We've suspected it for a long time: Many UK manufacturers are paying more in energy taxation and for climate change policy than our competitors. In fact green policies are costing Britain's steelmakers and other energy intensive manufacturing sectors at least double what some of their main European rivals pay. The picture quickly becomes worse when looking at competitors in Asia, Russia and the US.
The source of this new evidence is a report commission by the government. It looks at the impact of government policy on energy prices on energy-intensive industries – steel, cement and some chemical industry processes. It compared the UK experience to that in China, India, Japan, Russia, Turkey and the US. In the EU, a comparison was made with Germany, France, Italy and Denmark.
The report supports the case we've been putting to government for a long time – that the country's high energy taxes along with the costs of climate change policy is eroding the competitiveness of UK manufacturing in some key sectors. Worryingly, it indicates that it is likely to get a lot worse by 2020 with costs likely to be double for high energy industries compared to 2011.

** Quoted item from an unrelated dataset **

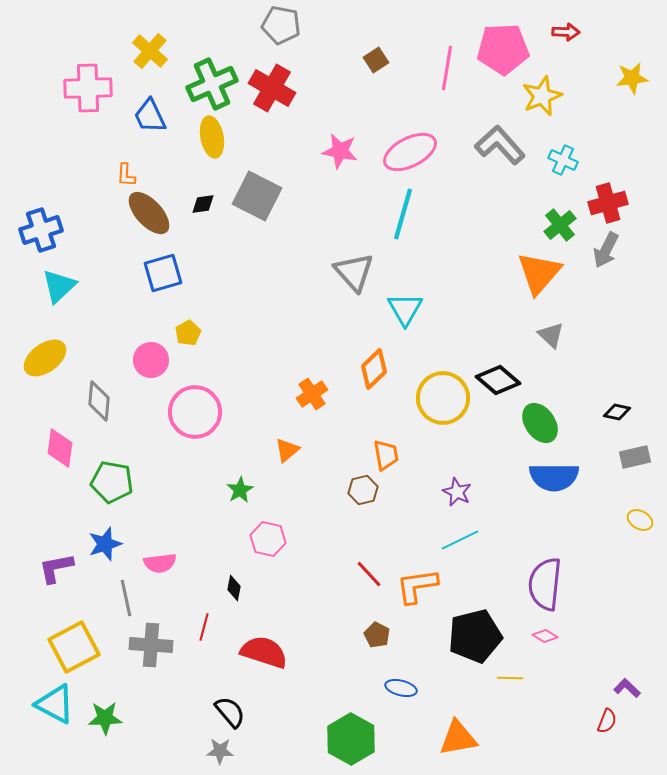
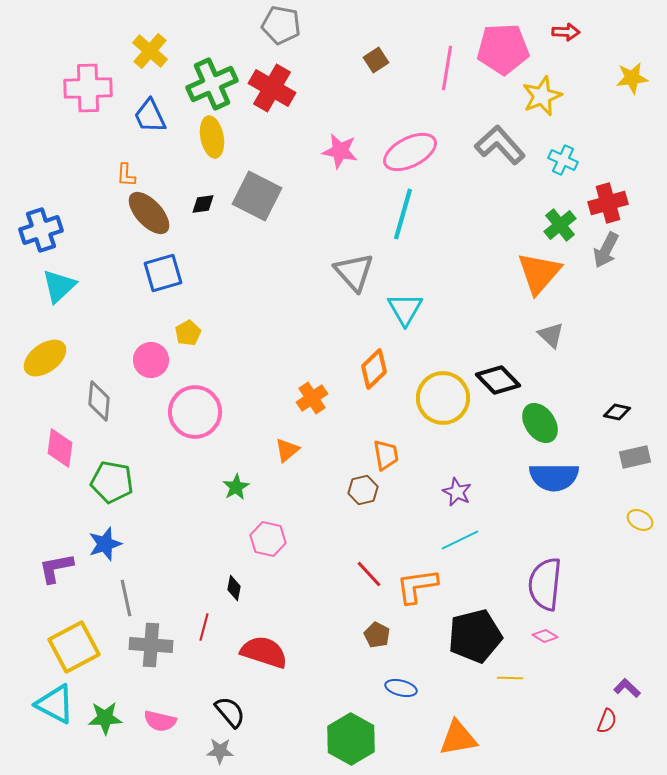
black diamond at (498, 380): rotated 6 degrees clockwise
orange cross at (312, 394): moved 4 px down
green star at (240, 490): moved 4 px left, 3 px up
pink semicircle at (160, 563): moved 158 px down; rotated 20 degrees clockwise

The gulf between the UK and many other countries stems from the absence of a global deal on climate change different countries are pursuing carbon reduction policies at different rates and costs. In the UK, our renewnable energy deployment strategy accounts for a lot of the additional costs faced by EIIs. Other unilateral costs include the Carbon Price Floor – a new UK tax which imposes a minimum price for emission allowances under the EU's emissions trading scheme.
Ironically it is these self-same manufacturers who provide the building blocks for thousands of products that will help us cut carbon - from energy efficient building materials to solar panel and electronics. These are manufacturers who are stepping up to be part of the transition to a low carbon economy – but they can't do it with one hand tied behind their backs.

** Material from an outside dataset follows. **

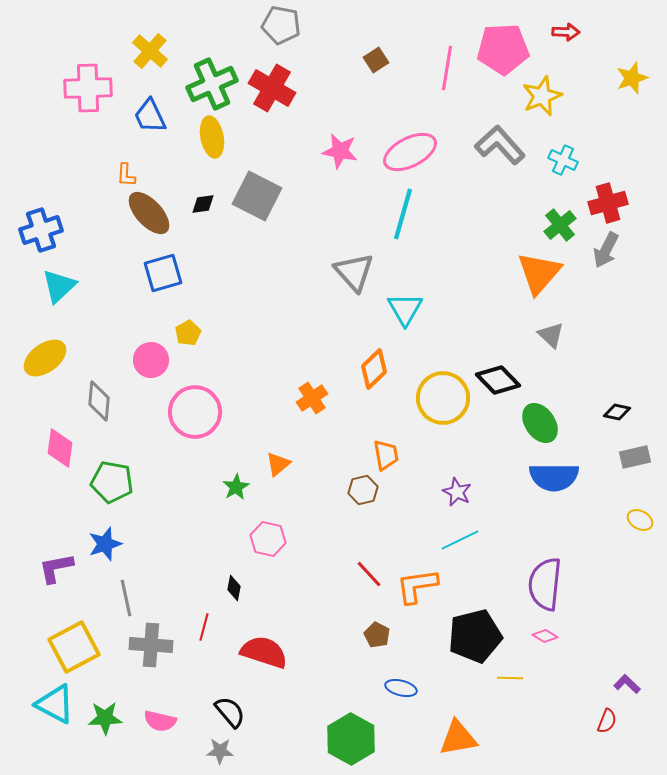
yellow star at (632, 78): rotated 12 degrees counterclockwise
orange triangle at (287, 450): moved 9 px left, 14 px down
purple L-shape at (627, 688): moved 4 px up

EEF has warned that, unabated, this could lead to “carbon leakage” in sectors that struggle to pass on their costs because they are operating in global, fiercely competitive markets. Carbon leakage refers to an incremental erosion of incumbent manufacturing because production and investment is shifted to regions without carbon controls and where manufacturing costs, and therefore products and materials, are therefore cheaper.
European governments appear to be taking this issue extremely seriously. The report shows that even in Europe where we are subject to similar regulation and targets UK EIIs are still paying more than most because other member states are reimbursing vulnerable industries. Reimbursements to EIIs appear most significant for Germany, Denmark and Italy, and are also relatively high for France. However, this is an area where further investigations by government is needed.

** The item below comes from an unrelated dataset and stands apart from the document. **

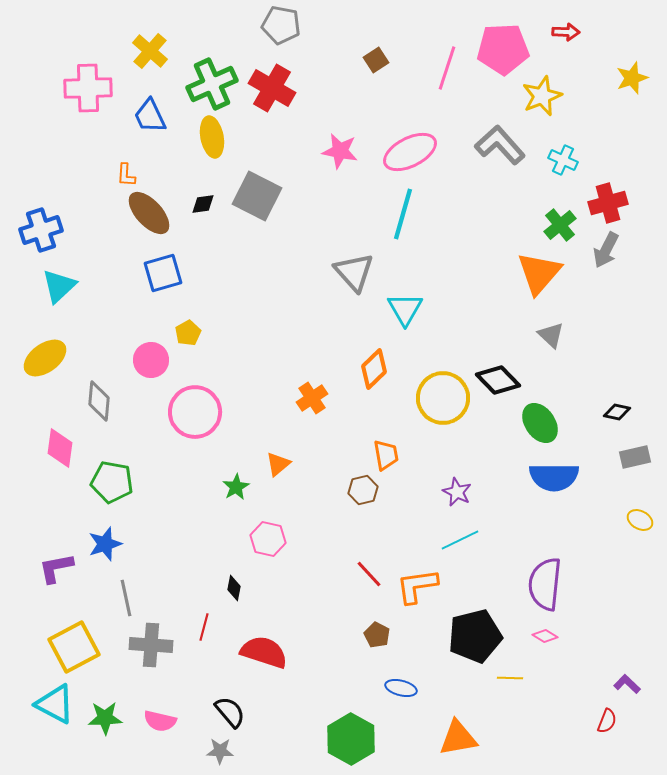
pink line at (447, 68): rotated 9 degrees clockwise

To be fair, the government has begun to make the right noises. Last year, the Chancellor announced a package of measures that will run until 2015 to help offset some of these costs for EIIs. But it is still unclear who qualifies and whether there the allocated funds will be adequate. There is also no firm commitment to address the high costs borne by consumers as a result of the renewables investment.
We need to see government make its intentions clear as soon as possible and outline post-2015 plans to give affected sectors certainty and a more level playing field. Until these measures are put in place the competitiveness of our energy intensive industries risks being slowly eroded and companies in these sectors will look to invest elsewhere.